> _Consigne 1_
Présentez sous forme de tableau Markdown les lignes des rangées, en partant de celle qui contient « ことを意味するものではありません。しかし、入手可能な » et en allant jusqu'à la fin des rangées, ces deux bornes comprises. Le tableau aura une colonne « N° » pour le numéro et une colonne « Ligne » pour le texte, sans les lignes vides.
━━ Extrait source
Née lors des fêtes en l’honneur de Dionysos, la comédie attique garde de son origine le caractère carnavalesque : on s’affranchit des codes de la vie ordinaire, on inverse les rapports sociaux, on donne prévalence au corps et à toutes ses fonctions, on parle une langue crue et imagée.
Et si la tragédie puise ses sujets dans le passé du mythe, la comédie, elle, met en scène de petites gens qui s’en prennent avec virulence aux personnalités en place, aux moeurs politiques, voire aux fondements de la société : ainsi de L’Assemblée des femmes, ou plutôt Femmes siégeant à l’Assemblée, et l’on sait qu’elles en étaient exclues, comme de toute vie publique et politique.
Voici donc les Athéniennes décidées à prendre en mains le destin de la Cité. Vêtues des frusques de leurs maris, elles établissent une nouvelle constitution : égalité absolue entre tous ; communauté de la terre, de l’argent, des biens, des femmes et des hommes... « N’auront le droit de coucher avec de beaux hommes que celles qui, au préalable, auront accordé leurs faveurs aux moches et aux nabots ; et qui désirera la belle commencera par s’envoyer l’affreuse...»
Un théâtre bouffon, oui, mais engagé. Sous couvert de comédie, Aristophane esquisse un plaidoyer sur le vivre ensemble et la place des femmes en politique. L’inversion des valeurs comme remède ? Non, mais le théâtre sait, par le rire, ébranler les certitudes : dénoncer ce qui est mais aussi proposer une autre distribution des rôles.
Raconter L’Assemblée des femmes aujourd’hui, c’est venir gratouiller là où ça fait mal. Deux mille cinq cents ans après le pamphlet original, quelques décennies après le communisme et les luttes féministes, un constat s’impose : les femmes sont invariablement en première ligne quand il s’agit de subir les crises économiques, les révolutions et les guerres mais leur accès au pouvoir demeure relativement limité !
Notre Assemblée de femmes, décomplexée et paillarde, nous la souhaitons subversive comme le fut celle d’Aristophane. Elle n’aurait pu l’être si nous nous étions contentées de traduire. Nous avons donc délibérément redonné toute sa vigueur et sa résonance politique à ce texte, raillant à notre tour l’actualité, et titillant quelques idées reçues. Nous choisissons comme le bouffon de parodier pour dénoncer et de questionner pour alerter. Au-delà de l’esprit de contestation, les femmes de notre Assemblée portent le masque comique. Elles cristallisent les revendications politiques, économiques et culturelles du débat public sur l’égalité homme-femme : en elles les idées prennent corps et deviennent accessibles à tous.
━━━━
━━ Données fournies
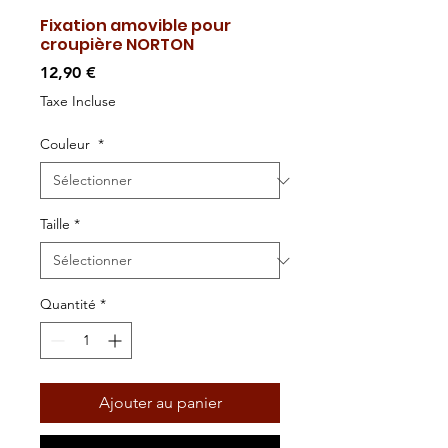
Fixation amovible pour
croupière NORTON
Prix
12,90 €
Taxe Incluse
Couleur
*
Taille
*
Quantité
*
Ajouter au panier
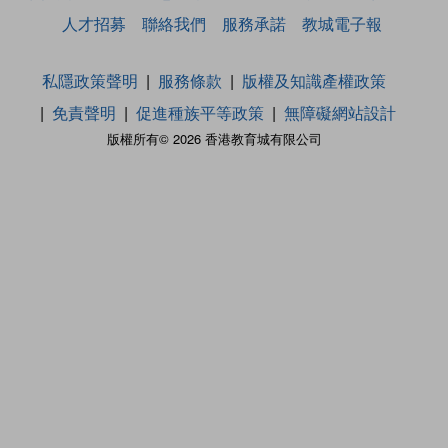
人才招募
聯絡我們
服務承諾
教城電子報
私隱政策聲明
服務條款
版權及知識產權政策
免責聲明
促進種族平等政策
無障礙網站設計
版權所有© 2026 香港教育城有限公司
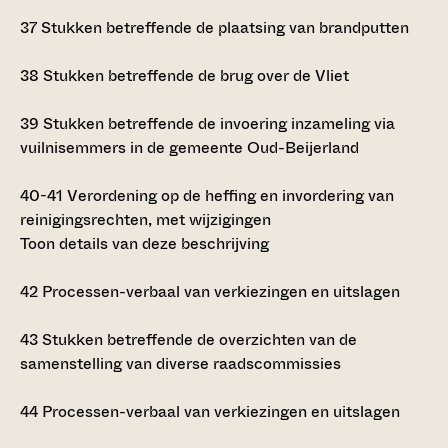
37
Stukken betreffende de plaatsing van brandputten
38
Stukken betreffende de brug over de Vliet
39
Stukken betreffende de invoering inzameling via
vuilnisemmers in de gemeente Oud-Beijerland
40-41
Verordening op de heffing en invordering van
reinigingsrechten, met wijzigingen
Toon details van deze beschrijving
42
Processen-verbaal van verkiezingen en uitslagen
43
Stukken betreffende de overzichten van de
samenstelling van diverse raadscommissies
44
Processen-verbaal van verkiezingen en uitslagen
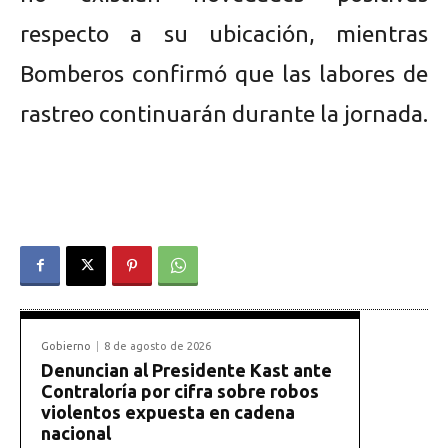
respecto a su ubicación, mientras
Bomberos confirmó que las labores de
rastreo continuarán durante la jornada.
Gobierno
8 de agosto de 2026
Denuncian al Presidente Kast ante
Contraloría por cifra sobre robos
violentos expuesta en cadena
nacional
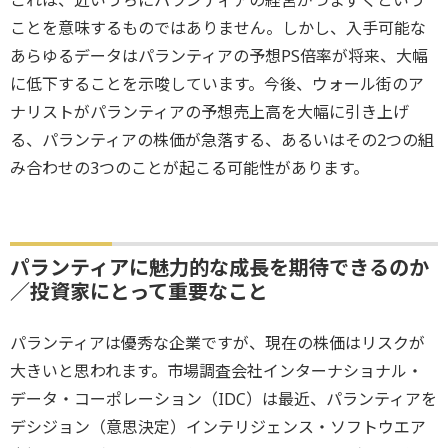
ことを意味するものではありません。しかし、入手可能な
あらゆるデータはパランティアの予想PS倍率が将来、大幅
に低下することを示唆しています。今後、ウォール街のア
ナリストがパランティアの予想売上高を大幅に引き上げ
る、パランティアの株価が急落する、あるいはその2つの組
み合わせの3つのことが起こる可能性があります。
パランティアに魅力的な成長を期待できるのか
／投資家にとって重要なこと
パランティアは優秀な企業ですが、現在の株価はリスクが
大きいと思われます。市場調査会社インターナショナル・
データ・コーポレーション（IDC）は最近、パランティアを
デシジョン（意思決定）インテリジェンス・ソフトウエア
━━━━
> _Consigne 2_
Selon l'extrait sur L'Assemblée des femmes, lors de quelles fêtes la comédie attique est-elle née ?

> _Résultat 1_
| N° | Ligne |
|---|---|
| 1 | ことを意味するものではありません。しかし、入手可能な |
| 2 | あらゆるデータはパランティアの予想PS倍率が将来、大幅 |
| 3 | に低下することを示唆しています。今後、ウォール街のア |
| 4 | ナリストがパランティアの予想売上高を大幅に引き上げ |
| 5 | る、パランティアの株価が急落する、あるいはその2つの組 |
| 6 | み合わせの3つのことが起こる可能性があります。 |
| 7 | パランティアに魅力的な成長を期待できるのか |
| 8 | ／投資家にとって重要なこと |
| 9 | パランティアは優秀な企業ですが、現在の株価はリスクが |
| 10 | 大きいと思われます。市場調査会社インターナショナル・ |
| 11 | データ・コーポレーション（IDC）は最近、パランティアを |
| 12 | デシジョン（意思決定）インテリジェンス・ソフトウエア |

> _Résultat 2_
Lors des fêtes en l'honneur de Dionysos.